S’agissant des droits civils et politiques, il a estimé que le droit de manifester, le droit syndical, le droit à la grève et le droit de s’exprimer ne cessent de perdre du terrain, indiquant que les arrestations, le contrôle de la liberté d’expression et la répression sont de retour.

Moez Salhi a signalé que plusieurs blogueurs de Menzel Bouzayène et de Regueb sont poursuivis en justice pour diffamation à travers les moyens de communication.

Du côté officiel, le directeur régional de développement, Abdelaziz Rezgui, a souligné que plus de 1,517 milliard de dinars ont été alloués à la région depuis 2011, pour la réalisation de 1.878 projets dont 1216 ont été déjà réalisés moyennant 684 millions de dinars, soit 45,1% du total des investissements et 64,75% du total des projets programmés.

Il a ajouté que 297 projets sont actuellement en cours de réalisation et 130 autres sont à la phase d’appels d’offres tandis que 122 projets sont en cours d’étude, 25 connaissent des difficultés financières, sociales et foncières et 88 n’ont pas encore démarré.

Il a, en outre, reconnu que la région occupe encore la 20ème place dans l’indicateur de développement régional, malgré ses différents atouts comme sa situation géographique, son climat favorable à la production agricole et la richesse de ses ressources naturelles.

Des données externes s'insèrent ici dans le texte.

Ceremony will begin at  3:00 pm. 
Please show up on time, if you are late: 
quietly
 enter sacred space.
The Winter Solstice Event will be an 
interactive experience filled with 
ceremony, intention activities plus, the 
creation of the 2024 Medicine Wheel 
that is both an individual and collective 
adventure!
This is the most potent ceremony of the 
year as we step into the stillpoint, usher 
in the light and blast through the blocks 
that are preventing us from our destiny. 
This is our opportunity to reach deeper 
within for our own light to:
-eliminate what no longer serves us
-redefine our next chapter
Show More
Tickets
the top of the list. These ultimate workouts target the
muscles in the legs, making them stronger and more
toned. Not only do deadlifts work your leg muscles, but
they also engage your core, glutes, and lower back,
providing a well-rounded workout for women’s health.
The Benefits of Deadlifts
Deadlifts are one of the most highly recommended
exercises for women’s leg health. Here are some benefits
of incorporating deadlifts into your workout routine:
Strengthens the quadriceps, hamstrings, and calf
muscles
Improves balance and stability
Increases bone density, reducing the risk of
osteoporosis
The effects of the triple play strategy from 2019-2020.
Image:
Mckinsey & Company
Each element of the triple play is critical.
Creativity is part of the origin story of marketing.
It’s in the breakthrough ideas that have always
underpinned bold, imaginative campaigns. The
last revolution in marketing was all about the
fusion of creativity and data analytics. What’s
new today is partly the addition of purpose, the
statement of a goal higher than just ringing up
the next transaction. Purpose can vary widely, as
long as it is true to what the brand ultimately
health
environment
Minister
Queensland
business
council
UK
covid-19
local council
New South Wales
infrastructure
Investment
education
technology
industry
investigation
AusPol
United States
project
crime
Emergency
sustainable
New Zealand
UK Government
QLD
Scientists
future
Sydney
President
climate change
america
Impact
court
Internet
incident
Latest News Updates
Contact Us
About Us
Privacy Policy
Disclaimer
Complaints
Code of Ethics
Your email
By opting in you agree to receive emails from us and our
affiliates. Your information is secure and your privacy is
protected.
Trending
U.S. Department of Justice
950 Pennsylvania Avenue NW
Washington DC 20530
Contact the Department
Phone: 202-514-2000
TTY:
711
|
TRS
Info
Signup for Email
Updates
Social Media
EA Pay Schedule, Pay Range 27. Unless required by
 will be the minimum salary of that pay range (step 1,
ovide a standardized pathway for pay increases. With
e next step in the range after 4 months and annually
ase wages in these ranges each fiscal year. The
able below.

Selon lui, la faiblesse des indicateurs de développement est justifiée par l’absence de zones industrielles aménagées, la faiblesse de l’infrastructure et des équipements collectifs et de la contribution du secteur privé au développement outre l’incapacité du tissu économique à couvrir les demandes additionnelles d’emploi notamment parmi les diplômés du supérieur.

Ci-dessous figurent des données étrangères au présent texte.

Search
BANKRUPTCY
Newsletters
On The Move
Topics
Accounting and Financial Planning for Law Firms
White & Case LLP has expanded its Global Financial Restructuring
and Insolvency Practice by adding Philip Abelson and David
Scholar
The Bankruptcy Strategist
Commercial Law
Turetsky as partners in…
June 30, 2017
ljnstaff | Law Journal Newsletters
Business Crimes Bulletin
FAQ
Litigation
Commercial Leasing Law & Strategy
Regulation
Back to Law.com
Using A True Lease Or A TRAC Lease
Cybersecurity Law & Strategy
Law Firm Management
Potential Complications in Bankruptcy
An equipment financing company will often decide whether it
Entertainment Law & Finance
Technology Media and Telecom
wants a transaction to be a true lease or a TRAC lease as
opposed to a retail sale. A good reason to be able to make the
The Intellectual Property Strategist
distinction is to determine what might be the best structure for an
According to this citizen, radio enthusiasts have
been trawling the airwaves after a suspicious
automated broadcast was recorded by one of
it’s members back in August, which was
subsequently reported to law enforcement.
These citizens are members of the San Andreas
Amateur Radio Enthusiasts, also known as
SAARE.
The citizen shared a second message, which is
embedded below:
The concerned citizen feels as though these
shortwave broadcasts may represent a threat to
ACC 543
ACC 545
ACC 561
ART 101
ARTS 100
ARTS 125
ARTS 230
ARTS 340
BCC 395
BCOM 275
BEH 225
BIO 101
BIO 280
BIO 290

Evoquant les grands projets programmés à Sidi Bouzid, dans le cadre du plan de développement de 2016-2020, le responsable a cité le projet intégré de développement des zones montagneuses, l’autoroute de Tunis-Kairouan-Sidi Bouzid-Kasserine-Gafsa, l’exploitation de la mine de phosphate de Meknassi, le raccordement de la ville au réseau du gaz naturel, la réouverture de l’usine de plastique d’El Mezouna, l’aménagement de quelques zones industrielles, la création d’un marché de production à Om Ladham et la transformation de l’hôpital régional en un hôpital universitaire.

Mohamed Lazhar Gammoudi, secrétaire général de l’Union régionale du travail à Sidi Bouzid, a indiqué que la région ne compte qu’une seule usine à Lassouda dont la capacité d’embauche est faible alors que les autres projets sont encore sur papier, citant comme exemple le projet de la mine de Meknassi qui a été annoncé en 2012 et n’a pas encore vu le jour.

Le responsable syndical a mis l’accent sur l’importance de mettre en œuvre la discrimination positive pour attirer les investissements et créer des emplois dans plusieurs régions défavorisées comme Sidi Bouzid, Kasserine, Siliana et autres.

Par ailleurs, le gouverneur de Sidi Bouzid, Anis Dhifallah a souligné que “la principale problématique de la région, c’est l’existence d’un écart important entre l’investissement public et l’investissement privé qui reste faible et ne dépasse pas les 40%.

En outre, les projets publics sont destinés à l’amélioration des services rendus aux citoyens et n’ont pas une grande capacité d’emploi”.

Selon le gouverneur, la région a bénéficié d’un intérêt particulier de la part du gouvernement, signalant que 5 conseils ministériels lui ont été consacrés. Il a assuré que les projets bloqués étaient 70 en 2017 et ne sont actuellement qu’une dizaine.

Dhifallah s’est dit optimiste, indiquant que d’autres grands projets devront entrer en exploitation dans les plus brefs délais ce qui contribuera à réduire le taux de chômage et à créer une dynamique économique citant comme exemples la cimenterie d’El Mezouna et la mine de phosphate de Meknassi.